Dartmoor 2010

A glorious autumn weekend up on Dartmoor, staying in a bunkhouse near the East Dart River and enjoying the moor with a group of mates. We met up in the Warren House Inn on Friday evening and were out hiking all day Saturday. There was hardly anyone else out on the moor despite the fine weather, a sharp contrast to the traffc on the roads! I enjoyed a couple of fantastic sunrises and a couple of short night hikes under the harvest Full Moon.

The journey down was dreadful, probably my worst and longest car trip down to Devon ever. Lots of traffic on the A303 from Stonehenge onwards, a couple of accidents on the dual carriageway stretches but finally Exeter and the supermarket at Alphington Road that is still being refurbished.

The skies were clearing as dusk fell and, as I was late, I met the guys in the Warren House Inn rather than at the bunkhouse. Rabbit pie was good and it was fully dark when I finally got to the bunkhouse to enjoy some cans around the wood stove. Great to be out of The Smoke of London and great to be with a group of mates, half of whom I know already and half only through internet messages.

We were awoken in the middle of the night by a nearly full moon shining through the skylights. Going outside, the stars and planets were showing good and bright through the still night air. Reassured, back to sleep.

Dawn found me outside with my camera enjoying the light show in the sky and the sound show as the animals sensed the start of another day. The line of fiery red sunlight crept down from the surrounding tors, building in brightness and getting more white as it progressed.
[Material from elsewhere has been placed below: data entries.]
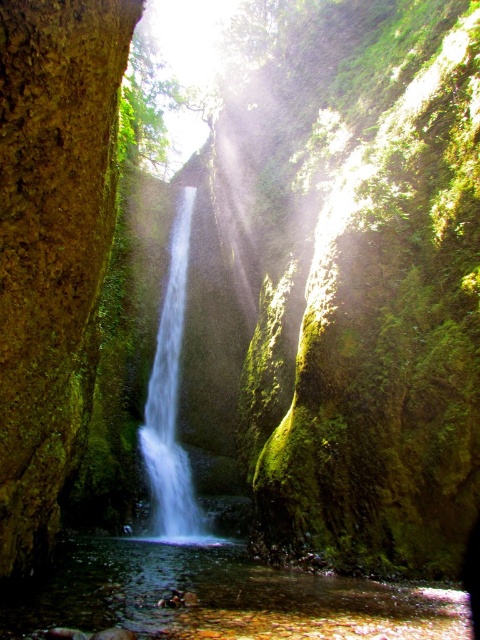
Is clear water at center taller than white smooth waterfall at center?

In fact, clear water at center may be shorter than white smooth waterfall at center.

Can you confirm if clear water at center is thinner than white smooth waterfall at center?

In fact, clear water at center might be wider than white smooth waterfall at center.

Between point (394, 609) and point (156, 516), which one is positioned in front?

Point (394, 609)

Image resolution: width=480 pixels, height=640 pixels. What are the coordinates of `clear water at center` in the screenshot? It's located at (224, 596).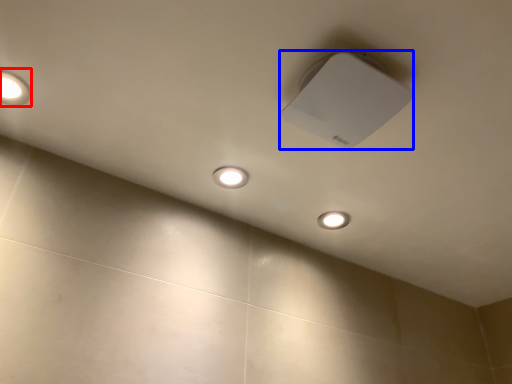
Question: Which object is closer to the camera taking this photo, lamp (highlighted by a red box) or lamp (highlighted by a blue box)?

Choices:
 (A) lamp
 (B) lamp

Answer: (B)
Back at the bunkhouse, Scott was cooking up a tasty breakfast of bacon and eggs from his own Rhode Island Red hens.

We went out for a long hike over the moor, setting out from the bunkhouse in sunshine though there was a bit of a brisk wind from the North. Round to the very pretty valley of the East Dart river and then upstream towards the Grey Wethers double stone circle.

Then a route heading back across the moor, which needs compass navigation; it was satisfying to find the landmarks coming in to view directly in front of us and good practice of my navigation skills, even though this was brilliant autumn weather. We found the waterfall high up in the East Dart River deep in the moor and something like eight tors, depending on what you count as a tor.

Weary boots back at the bunkhouse and many tired but happy faces. Some one later nicely mentioned me in his email thanking all, specially John for making it a lot safer and a lot more challenging.

Evening meal, a lot of bunkhouse chat and camaraderie, some went out for an evening hike in the light of the harvest full moon, a couple of us went out in the middle of the night and some shorter hikes on Sunday before heading back home.